Search the records for the word "through". Copy every line where it appears.
---------- GIVEN RECORDS ----------
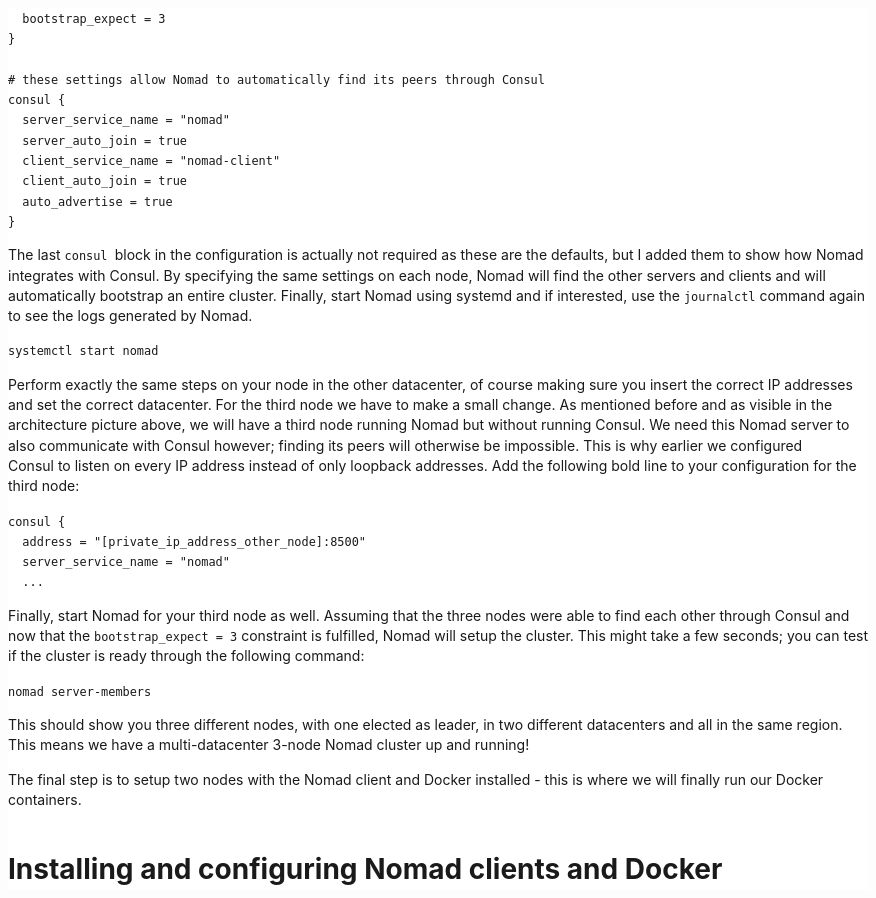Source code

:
 ```
  bootstrap_expect = 3
}

# these settings allow Nomad to automatically find its peers through Consul
consul {
  server_service_name = "nomad"
  server_auto_join = true
  client_service_name = "nomad-client"
  client_auto_join = true
  auto_advertise = true
}
```

The last `consul `block in the configuration is actually not required as these are the defaults, but I added them to show how Nomad integrates with Consul. By specifying the same settings on each node, Nomad will find the other servers and clients and will automatically bootstrap an entire cluster. Finally, start Nomad using systemd and if interested, use the `journalctl` command again to see the logs generated by Nomad.

```
systemctl start nomad
```

Perform exactly the same steps on your node in the other datacenter, of course making sure you insert the correct IP addresses and set the correct datacenter. For the third node we have to make a small change. As mentioned before and as visible in the architecture picture above, we will have a third node running Nomad but without running Consul. We need this Nomad server to also communicate with Consul however; finding its peers will otherwise be impossible. This is why earlier we configured Consul to listen on every IP address instead of only loopback addresses. Add the following bold line to your configuration for the third node:

```
consul {
  address = "[private_ip_address_other_node]:8500"
  server_service_name = "nomad"
  ...
```

Finally, start Nomad for your third node as well. Assuming that the three nodes were able to find each other through Consul and now that the `bootstrap_expect = 3` constraint is fulfilled, Nomad will setup the cluster. This might take a few seconds; you can test if the cluster is ready through the following command:

```
nomad server-members

```

This should show you three different nodes, with one elected as leader, in two different datacenters and all in the same region. This means we have a multi-datacenter 3-node Nomad cluster up and running!  

The final step is to setup two nodes with the Nomad client and Docker installed - this is where we will finally run our Docker containers.

# Installing and configuring Nomad clients and Docker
----------
◆ ANSWER TO THIS EXERCISE:
# these settings allow Nomad to automatically find its peers through Consul
Finally, start Nomad for your third node as well. Assuming that the three nodes were able to find each other through Consul and now that the `bootstrap_expect = 3` constraint is fulfilled, Nomad will setup the cluster. This might take a few seconds; you can test if the cluster is ready through the following command:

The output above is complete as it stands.